# cypress wood???



## porksnorkel (Oct 6, 2006)

anyone try cypress wood? i was under the impression that the odors from it were bad for fish. i've actually used a piece in a gourami tank and they died one by one over a month or 2's time. it was almost lke they were loosing their minds, the way they'd spin around and swim retarded like. i ask because the wood looks awesome, and i just found this guys site who claims cypress is great for aquariums. he even claims cypress is a prefered pleco diet!

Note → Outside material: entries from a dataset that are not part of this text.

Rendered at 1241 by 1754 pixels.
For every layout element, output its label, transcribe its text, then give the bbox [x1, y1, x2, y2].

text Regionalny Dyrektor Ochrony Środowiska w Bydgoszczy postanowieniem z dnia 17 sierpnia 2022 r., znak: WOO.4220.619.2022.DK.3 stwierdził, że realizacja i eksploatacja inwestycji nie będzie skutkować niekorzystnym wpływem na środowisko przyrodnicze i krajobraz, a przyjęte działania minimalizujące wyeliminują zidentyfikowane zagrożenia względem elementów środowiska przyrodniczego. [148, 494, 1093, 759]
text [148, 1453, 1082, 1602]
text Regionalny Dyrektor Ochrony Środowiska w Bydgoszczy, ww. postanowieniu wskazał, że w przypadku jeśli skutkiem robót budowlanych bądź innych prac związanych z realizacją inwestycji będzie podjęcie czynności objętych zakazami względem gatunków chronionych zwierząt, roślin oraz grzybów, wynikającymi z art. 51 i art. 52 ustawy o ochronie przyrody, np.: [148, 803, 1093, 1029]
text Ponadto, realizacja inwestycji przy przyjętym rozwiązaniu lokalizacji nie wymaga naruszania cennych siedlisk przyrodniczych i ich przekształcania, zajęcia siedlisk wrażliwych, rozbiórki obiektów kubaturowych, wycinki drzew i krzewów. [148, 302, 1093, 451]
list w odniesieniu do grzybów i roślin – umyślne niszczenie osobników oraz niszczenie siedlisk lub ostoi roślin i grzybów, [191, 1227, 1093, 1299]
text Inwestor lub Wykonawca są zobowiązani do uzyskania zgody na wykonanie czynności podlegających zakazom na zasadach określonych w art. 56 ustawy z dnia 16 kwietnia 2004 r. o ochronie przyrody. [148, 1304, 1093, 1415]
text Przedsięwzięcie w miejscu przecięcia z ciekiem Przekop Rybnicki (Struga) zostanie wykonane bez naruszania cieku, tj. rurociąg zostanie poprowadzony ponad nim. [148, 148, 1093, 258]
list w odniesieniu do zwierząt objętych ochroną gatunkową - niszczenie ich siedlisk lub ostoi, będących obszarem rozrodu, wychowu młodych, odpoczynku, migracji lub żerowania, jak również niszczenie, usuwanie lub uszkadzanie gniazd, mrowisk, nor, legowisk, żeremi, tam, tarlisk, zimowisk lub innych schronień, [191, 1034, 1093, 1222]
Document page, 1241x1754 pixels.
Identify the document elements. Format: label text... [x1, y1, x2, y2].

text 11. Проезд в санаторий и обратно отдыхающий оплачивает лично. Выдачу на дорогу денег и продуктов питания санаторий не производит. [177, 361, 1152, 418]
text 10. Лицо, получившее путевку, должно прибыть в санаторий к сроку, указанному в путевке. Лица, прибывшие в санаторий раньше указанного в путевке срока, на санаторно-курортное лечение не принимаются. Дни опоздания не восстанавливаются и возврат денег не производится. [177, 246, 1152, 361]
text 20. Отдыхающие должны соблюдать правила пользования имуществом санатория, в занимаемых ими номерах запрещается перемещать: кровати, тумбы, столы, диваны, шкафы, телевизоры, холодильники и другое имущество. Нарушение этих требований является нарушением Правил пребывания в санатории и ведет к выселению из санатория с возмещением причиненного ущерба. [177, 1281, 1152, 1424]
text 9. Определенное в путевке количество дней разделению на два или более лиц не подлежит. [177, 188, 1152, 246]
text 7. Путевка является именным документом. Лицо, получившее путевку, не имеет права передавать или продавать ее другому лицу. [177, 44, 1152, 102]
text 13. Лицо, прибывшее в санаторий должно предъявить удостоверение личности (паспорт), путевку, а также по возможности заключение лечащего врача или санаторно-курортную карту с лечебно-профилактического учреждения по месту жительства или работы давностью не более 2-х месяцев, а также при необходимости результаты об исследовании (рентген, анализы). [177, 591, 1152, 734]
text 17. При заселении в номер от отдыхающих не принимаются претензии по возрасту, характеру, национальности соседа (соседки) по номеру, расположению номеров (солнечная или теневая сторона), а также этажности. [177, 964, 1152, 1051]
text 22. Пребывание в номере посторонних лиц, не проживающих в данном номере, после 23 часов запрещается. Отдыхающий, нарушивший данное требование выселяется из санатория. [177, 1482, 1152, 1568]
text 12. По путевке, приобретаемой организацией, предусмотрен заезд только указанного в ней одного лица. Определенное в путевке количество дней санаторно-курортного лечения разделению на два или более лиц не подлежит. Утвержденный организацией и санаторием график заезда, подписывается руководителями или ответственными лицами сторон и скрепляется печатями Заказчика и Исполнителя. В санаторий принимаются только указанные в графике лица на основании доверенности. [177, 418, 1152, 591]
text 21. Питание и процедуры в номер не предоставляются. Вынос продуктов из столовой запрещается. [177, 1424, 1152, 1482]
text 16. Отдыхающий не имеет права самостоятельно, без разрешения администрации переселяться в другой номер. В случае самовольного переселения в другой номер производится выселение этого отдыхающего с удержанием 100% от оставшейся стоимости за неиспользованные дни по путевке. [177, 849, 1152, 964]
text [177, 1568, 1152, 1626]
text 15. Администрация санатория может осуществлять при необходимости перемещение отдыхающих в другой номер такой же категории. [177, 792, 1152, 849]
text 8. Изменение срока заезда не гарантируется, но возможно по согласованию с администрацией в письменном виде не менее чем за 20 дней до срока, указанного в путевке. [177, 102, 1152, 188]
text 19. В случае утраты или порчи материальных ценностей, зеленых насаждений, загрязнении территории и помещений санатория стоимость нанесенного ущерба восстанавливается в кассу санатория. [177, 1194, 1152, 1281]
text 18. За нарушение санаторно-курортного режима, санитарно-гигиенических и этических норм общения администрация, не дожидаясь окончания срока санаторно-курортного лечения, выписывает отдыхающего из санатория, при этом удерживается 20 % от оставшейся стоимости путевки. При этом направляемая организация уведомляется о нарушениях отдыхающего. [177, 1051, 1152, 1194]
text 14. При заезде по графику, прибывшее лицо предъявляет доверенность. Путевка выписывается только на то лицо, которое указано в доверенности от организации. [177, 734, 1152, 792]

http://www.amazonmoosey.com/swampwood1.htm


----------



## hamdogg08 (Feb 18, 2007)

Try it and tell us how it goes!


----------



## porksnorkel (Oct 6, 2006)

would loe to, as it's fairly easy to find here in florida. just don't wanna jeapordize my fishes.


----------



## hamdogg08 (Feb 18, 2007)

buy some feeder guppies or something like that. Keep them for a week or two just so you know they can live (feeders generally suck at life, literally) then throw the cypress in and see how the next few days go.

You can just do it in your QT tank!


----------



## fish_4_all (Nov 13, 2006)

I have searched for a while and I could not find anything that said driftwood/bogwood that is Cypress is going to harm your fish, nothing at all. The only thing Yyou have to be careful of is any bogwood that you collect needs to be sterilized extremely well before using it. There is no way to even think about how many nasties live in wood that has been in a swamp long enough to get waterlogged, especially with as long as Cypress takes to waterlog. 

A lot of people us Cedar driftwood/bogwood in their tanks and never have a problem where if you were to use it alive or fresh the chemicals in it would kill anything in the confined space of a fish tank.


----------